Animals: Disease Control

(asked on 24th March 2016) - View Source

Question to the Department for Environment, Food and Rural Affairs:

To ask the Secretary of State for Environment, Food and Rural Affairs, what the preparedness is of the Animal and Plant Health Agency to react to and control a potential future animal health outbreak similar in scale to the foot and mouth outbreak of 2001.


Answered by
George Eustice Portrait
George Eustice
This question was answered on 11th April 2016

The Animal and Plant Health Agency (APHA), compiles the UK contingency plan for exotic notifiable disease that sits above plans designed by Defra and the Scottish, Welsh and Northern Ireland Governments.
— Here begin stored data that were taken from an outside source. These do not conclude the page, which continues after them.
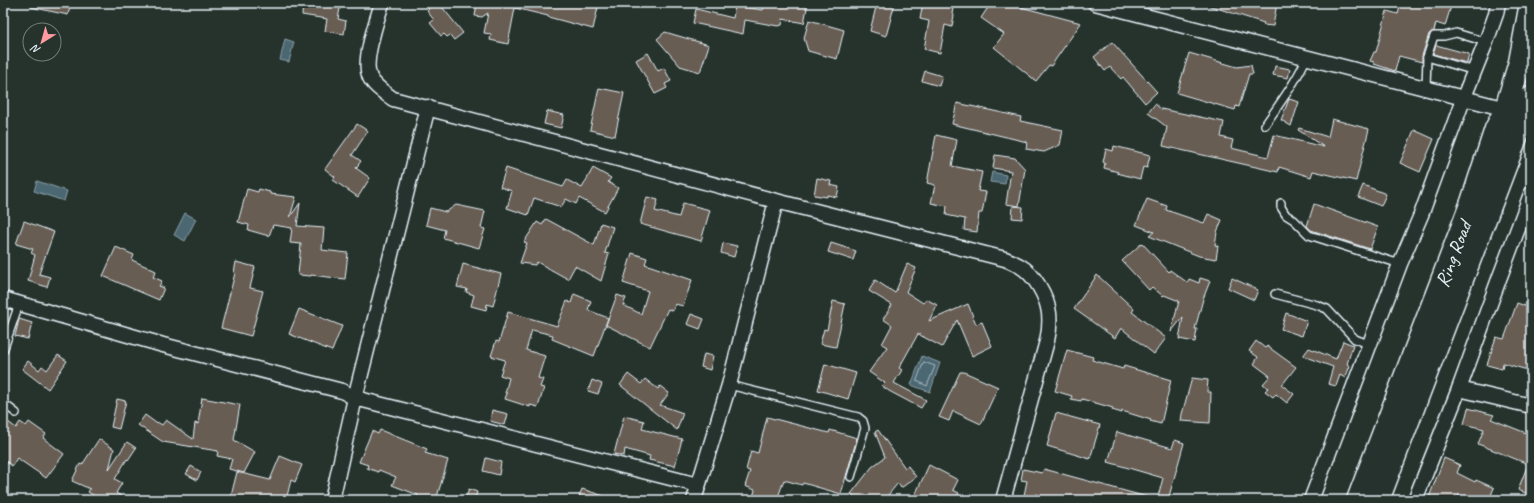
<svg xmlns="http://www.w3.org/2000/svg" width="1534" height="503" font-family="Caveat,sans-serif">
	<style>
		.water { fill: #4c6772; stroke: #8a9ea8 }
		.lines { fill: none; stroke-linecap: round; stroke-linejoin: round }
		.shore { stroke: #aabac2; stroke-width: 1 }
		.building { fill: #675d52; stroke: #e8f1f8 }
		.lane-casing { stroke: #e8f1f8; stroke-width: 10 }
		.street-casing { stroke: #e8f1f8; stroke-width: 17 }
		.primary-casing { stroke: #e8f1f8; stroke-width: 25 }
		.lane { stroke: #26332d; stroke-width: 7 }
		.street { stroke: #26332d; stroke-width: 14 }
		.primary { stroke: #26332d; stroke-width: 22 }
		.labels { text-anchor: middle; stroke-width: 3.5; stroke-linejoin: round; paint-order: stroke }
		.street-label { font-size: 20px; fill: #e8f1f8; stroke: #26332d }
	</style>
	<rect width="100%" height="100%" fill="#26332d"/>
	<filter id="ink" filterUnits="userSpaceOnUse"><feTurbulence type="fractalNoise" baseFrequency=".025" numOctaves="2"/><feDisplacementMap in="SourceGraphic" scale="8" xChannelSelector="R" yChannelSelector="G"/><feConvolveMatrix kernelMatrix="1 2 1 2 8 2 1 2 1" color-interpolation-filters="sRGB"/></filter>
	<g filter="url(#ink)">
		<g class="water">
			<polygon points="285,39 294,42 289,62 280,60"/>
			<polygon points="992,172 1006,175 1005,184 990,182"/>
			<polygon points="37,181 67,191 64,201 34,191"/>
			<polygon points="185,213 196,219 185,241 174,235"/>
			<polygon points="922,356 940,363 930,392 911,385"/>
		</g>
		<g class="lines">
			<polygon class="shore" points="924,362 935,366 927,386 917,381"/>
		</g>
		<g class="building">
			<polygon points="31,3 71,3 68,15 31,7"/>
			<polygon points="303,3 341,3 338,19 346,21 344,34 325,31 327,19 302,15"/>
			<polygon points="424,3 439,3 463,33 454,40 450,35 447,37 444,34 441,36 430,23 434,20 427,11 429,9"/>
			<polygon points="477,3 599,3 593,29 548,17 548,16 515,8 508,44 490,40 491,34 484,33 488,13 482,17 475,16"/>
			<polygon points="764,3 808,3 804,23 783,19 782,25 778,26 745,20 743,34 693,23 696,9 733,18 735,6 763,10"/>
			<polygon points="877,3 895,3 886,36 870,31"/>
			<polygon points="923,3 954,3 952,14 954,15 952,27 945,25 940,53 924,49 929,21 920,19"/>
			<polygon points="991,3 1006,3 1081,23 1051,66 1049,65 1036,81 994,47 1004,34 981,18"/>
			<polygon points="1208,3 1277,3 1273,26 1263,25 1264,23 1207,5"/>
			<polygon points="1401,3 1452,3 1445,26 1436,23 1434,31 1429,34 1422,56 1422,62 1399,56 1395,71 1374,64 1374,62 1370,61 1374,52 1376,52 1387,11 1398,14"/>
			<polygon points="809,20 844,30 837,59 808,51 804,38"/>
			<polygon points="665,32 709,45 700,72 680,66 657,39"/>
			<polygon points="1112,42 1157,92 1145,103 1123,77 1121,79 1110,67 1105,71 1094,57"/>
			<polygon points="1436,45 1469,54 1467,63 1433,54"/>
			<polygon points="648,53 658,71 664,68 671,81 665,84 667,88 655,94 636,60"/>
			<polygon points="1189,53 1237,67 1251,65 1253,74 1249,74 1239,107 1236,106 1235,110 1177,93"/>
			<polygon points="1275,66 1290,69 1288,78 1273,75"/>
			<polygon points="925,71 942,76 939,86 922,81"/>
			<polygon points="599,88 624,93 615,136 590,130"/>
			<polygon points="1289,99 1299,102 1291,126 1281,120"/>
			<polygon points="957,103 1021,117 1020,121 1063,130 1060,145 1044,152 1026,149 1027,142 952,124"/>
			<polygon points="1155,104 1161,109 1224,122 1221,137 1233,140 1231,148 1268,157 1274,135 1324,147 1298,130 1299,128 1328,137 1332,119 1369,129 1356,181 1313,171 1311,177 1279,167 1278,172 1163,146 1167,127 1148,113"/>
			<polygon points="547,111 564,115 561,128 544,124"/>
			<polygon points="357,124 368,131 352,155 361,161 356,168 370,178 358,197 333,180 335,177 325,169"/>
			<polygon points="1414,130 1434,139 1420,172 1400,163"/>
			<polygon points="936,135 957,140 952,166 982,172 978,191 986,192 982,213 979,213 977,232 964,230 965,219 946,215 947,206 931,203 935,185 927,183"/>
			<polygon points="1114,146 1150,155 1147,168 1143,167 1140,179 1117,173 1118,172 1104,168 1105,163 1103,162 1106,149 1113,151"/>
			<polygon points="995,155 1015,158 1025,169 1019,206 1006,204 1011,171 993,168"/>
			<polygon points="506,168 563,187 567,180 582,188 593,168 611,178 608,182 618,188 605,212 579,198 576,204 566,199 561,207 534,198 528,215 507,208 512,191 500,187"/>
			<polygon points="817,178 831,181 830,185 839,187 837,197 827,195 827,197 814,195"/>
			<polygon points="1363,185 1386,194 1381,206 1358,197"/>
			<polygon points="247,189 258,192 259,189 270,192 270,194 296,197 290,217 300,203 297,226 324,228 322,250 348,253 345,279 311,275 311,276 298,275 301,244 290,243 292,228 273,225 269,236 248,230 249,225 238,222"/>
			<polygon points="647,197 658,200 655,211 679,217 683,203 710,210 701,241 640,224"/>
			<polygon points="1147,199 1167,206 1166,210 1204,223 1208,214 1222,220 1217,232 1215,245 1218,246 1216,259 1199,256 1149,236 1154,232 1136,225"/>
			<polygon points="1314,204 1378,227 1370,249 1311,230 1307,226"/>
			<polygon points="456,205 485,211 481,228 485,229 479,248 443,238 445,230 426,225 430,208 446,212"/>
			<polygon points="1013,206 1023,207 1022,219 1012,218"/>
			<polygon points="546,219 594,245 601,223 613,227 605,253 609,254 601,281 575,266 568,279 537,262 535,265 520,263 527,243 524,242 537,222 542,225"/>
			<polygon points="24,221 54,232 39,274 50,277 47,287 28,281 35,255 31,253 33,249 16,244"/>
			<polygon points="723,243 737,246 734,257 721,253"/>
			<polygon points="831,243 856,251 853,260 828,252"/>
			<polygon points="1142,243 1169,272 1170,270 1188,283 1189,279 1199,283 1200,278 1210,281 1203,299 1195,329 1197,329 1195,342 1179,339 1183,317 1171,332 1179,301 1164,295 1163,296 1152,287 1149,290 1122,261"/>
			<polygon points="116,247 134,255 132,260 156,271 153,277 162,281 159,286 164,288 159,300 103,276"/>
			<polygon points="632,253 647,258 645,264 692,280 683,306 675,304 673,311 668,309 650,347 606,325 617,295 626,298 623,305 641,314 648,291 623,283"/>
			<polygon points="236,262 255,267 250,288 263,291 251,336 221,328 235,273 234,273"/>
			<polygon points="463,264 501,274 493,306 487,304 486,310 471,306 474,295 466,292 467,289 457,287"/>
			<polygon points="907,264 916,268 906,292 923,303 926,299 937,305 929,321 968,304 976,324 982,322 992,346 972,356 957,320 942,347 918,334 899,368 902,370 894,383 926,400 921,408 889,391 882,386 885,383 869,372 887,347 882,344 892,325 883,319 892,305 869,291 875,280 895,293"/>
			<polygon points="1097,275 1134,309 1132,312 1166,338 1154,354 1121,328 1115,338 1074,309"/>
			<polygon points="1232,278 1258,290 1254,300 1228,288"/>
			<polygon points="574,294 591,301 588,310 608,318 594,356 552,339 553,335 532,330 526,350 545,356 538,378 543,379 540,387 544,388 538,407 530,405 530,407 505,399 507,393 505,393 509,378 500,375 505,360 491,356 496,341 499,342 508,312 557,326 567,301 571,303"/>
			<polygon points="833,301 845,304 836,347 820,344 824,329 827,330"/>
			<polygon points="1517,303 1531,308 1531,371 1503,363 1502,369 1487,365 1496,337 1504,339"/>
			<polygon points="299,309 342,326 332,351 289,334"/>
			<polygon points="1286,313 1307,321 1302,336 1281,329"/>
			<polygon points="691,314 704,319 700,329 687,324"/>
			<polygon points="19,319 32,323 28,339 15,336"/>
			<polygon points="1256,341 1265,348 1267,346 1296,367 1282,385 1294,394 1287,403 1276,394 1273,397 1265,391 1268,388 1263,384 1270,376 1254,364 1258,357 1249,351"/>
			<polygon points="1343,341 1353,345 1347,364 1350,366 1345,378 1340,375 1336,386 1328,384 1333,367 1303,356 1309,348 1336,359"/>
			<polygon points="1067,350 1093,357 1092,360 1123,369 1124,366 1171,380 1161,424 1150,421 1151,420 1122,411 1122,413 1112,410 1113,408 1082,399 1081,401 1071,399 1072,396 1055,391"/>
			<polygon points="704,354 713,356 710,370 701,367"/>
			<polygon points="58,355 67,361 48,389 22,369 28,361 39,370 42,366 47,370"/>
			<polygon points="825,364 856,373 848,399 818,390"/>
			<polygon points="960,372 964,372 998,387 981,424 953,411 949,421 939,417"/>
			<polygon points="628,374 641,384 645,379 658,389 660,386 669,393 660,405 683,413 677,430 620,385"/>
			<polygon points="1192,378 1208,380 1207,392 1211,392 1210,423 1181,421 1182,414"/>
			<polygon points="592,380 602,384 598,394 588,391"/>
			<polygon points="202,398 240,405 234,440 255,452 244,473 229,469 232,459 217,456 218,451 163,442 138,425 145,415 156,423 157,422 162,425 166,420 193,439 195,423 198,424"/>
			<polygon points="117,399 126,401 119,429 111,427"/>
			<polygon points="1468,408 1494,415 1491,419 1531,435 1531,495 1518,490 1528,464 1478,444 1484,429 1464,424"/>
			<polygon points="492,410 508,414 505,425 490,421"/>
			<polygon points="1056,413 1100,425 1090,459 1047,446"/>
			<polygon points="624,416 644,421 642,429 682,439 675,466 649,460 650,456 625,449 624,456 614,454"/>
			<polygon points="767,417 829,433 830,430 857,438 841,494 803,483 802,485 784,480 777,500 752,500 755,490 745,486 750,471 746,470 751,451 758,453"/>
			<polygon points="3,418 16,428 20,422 26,426 29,422 46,434 43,438 64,454 46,478 17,458 12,466 3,459"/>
			<polygon points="380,430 427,449 425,453 448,460 436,500 422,500 417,498 418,495 392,485 396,477 379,470 378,472 367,468 368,465 359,462 372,431 378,434"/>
			<polygon points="878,430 905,468 908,466 916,477 901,488 898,483 884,500 859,500 851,494 872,467 885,457 875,432"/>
			<polygon points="1117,432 1172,448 1175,440 1184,443 1168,500 1157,500 1163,478 1108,462"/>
			<polygon points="99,439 114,449 109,469 127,442 136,448 128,460 127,459 115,479 122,483 116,493 127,500 101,500 88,492 90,489 72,481 80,464 82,465"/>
			<polygon points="280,456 302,465 295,482 291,480 286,500 247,500 231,496 237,472 270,480"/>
			<polygon points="486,458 501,462 499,475 483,471"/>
			<polygon points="1444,458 1460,465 1457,473 1475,482 1476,480 1494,488 1489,500 1469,500 1459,495 1456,500 1428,500"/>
			<polygon points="929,465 958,480 953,490 959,493 955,500 926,500 915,495"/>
			<polygon points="191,466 201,472 197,480 186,474"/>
			<polygon points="1023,469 1042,473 1044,469 1147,497 1147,500 1056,500 1036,494 1034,500 1023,500 1027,481 1021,480"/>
			<polygon points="469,489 477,492 475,500 465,500"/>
			<polygon points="582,489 610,498 609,500 578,500"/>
		</g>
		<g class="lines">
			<g class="lane-casing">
				<g id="lane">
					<polyline points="1427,57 1475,71"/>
					<polyline points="1426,88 1427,57 1434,36 1444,36 1456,33 1486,42"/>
					<path d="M1265,125C1280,103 1296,82 1307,57"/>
					<polyline points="1281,203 1281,207 1286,215 1294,220 1309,235 1400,264"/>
					<polyline points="1275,294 1317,305 1327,309 1355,339 1371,345"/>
					<polyline points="3,351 19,304"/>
					<polyline points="729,385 858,417 863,421 865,428 851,477"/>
					<polyline points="3,403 16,413"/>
				</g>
			</g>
			<g class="street-casing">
				<g id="street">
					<path d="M382,3C377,20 363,59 369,75C372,85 385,93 393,99L776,201L1005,259C1010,261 1015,263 1020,266C1034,274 1047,296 1049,313C1050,322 1049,332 1047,341L1003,500"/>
					<polyline points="1095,3 1506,109"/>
					<polyline points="3,299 163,345 342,391 355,398 698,485"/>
					<polyline points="1459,389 1531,406"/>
					<polyline points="332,500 355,398 428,107"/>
					<polyline points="694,500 729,385 776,201"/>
					<polyline points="1311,500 1400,264 1421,215 1464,97 1486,42 1496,14 1498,3"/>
					<polyline points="1415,500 1459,389 1499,279 1531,194"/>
				</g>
			</g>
			<g class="primary-casing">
				<g id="primary">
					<polyline points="1358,500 1472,202 1496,129 1506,109 1520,62 1531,3"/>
					<polyline points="1378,500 1531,98"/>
				</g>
			</g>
			<use href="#lane" class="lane"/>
			<use href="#street" class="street"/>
			<use href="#primary" class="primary"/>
		</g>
	</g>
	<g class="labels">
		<g class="street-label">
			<text transform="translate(1453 254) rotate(-69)" y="7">Ring Road</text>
		</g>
	</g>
	<rect width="1534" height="503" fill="none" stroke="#26332d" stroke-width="16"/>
	<rect x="8" y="8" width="1518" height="487" fill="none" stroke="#e8f1f8" stroke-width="1.5" filter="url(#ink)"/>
	<g transform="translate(42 42) rotate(217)"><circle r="19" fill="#26332d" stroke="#747f7e"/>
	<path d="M0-3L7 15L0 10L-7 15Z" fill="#ff9aa2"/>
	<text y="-6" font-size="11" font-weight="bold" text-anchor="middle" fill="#e8f1f8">N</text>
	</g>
</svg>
These are key documents that describe the strategic, tactical and operational responses required to any incursion of exotic notifiable disease, such as foot and mouth disease. These plans are complemented by specific GB disease control strategies and APHA work with the Government Departments in each administration to produce the necessary operational instructions.

To ensure the plans and instructions are fit for purpose, the UK runs a national animal disease exercise roughly every other year on various exotic diseases and we regularly include foot and mouth disease in those exercises.

The next national exercise will be in June 2018 and will be based on a foot and mouth disease scenario.

APHA also create and manage an annual programme of regional or country exercises designed to identify best practice and any gaps in existing plans or procedures. They also run table-top exercises for APHA’s policy customers to identify issues that may arise from new and emerging threats such as African Horse Sickness.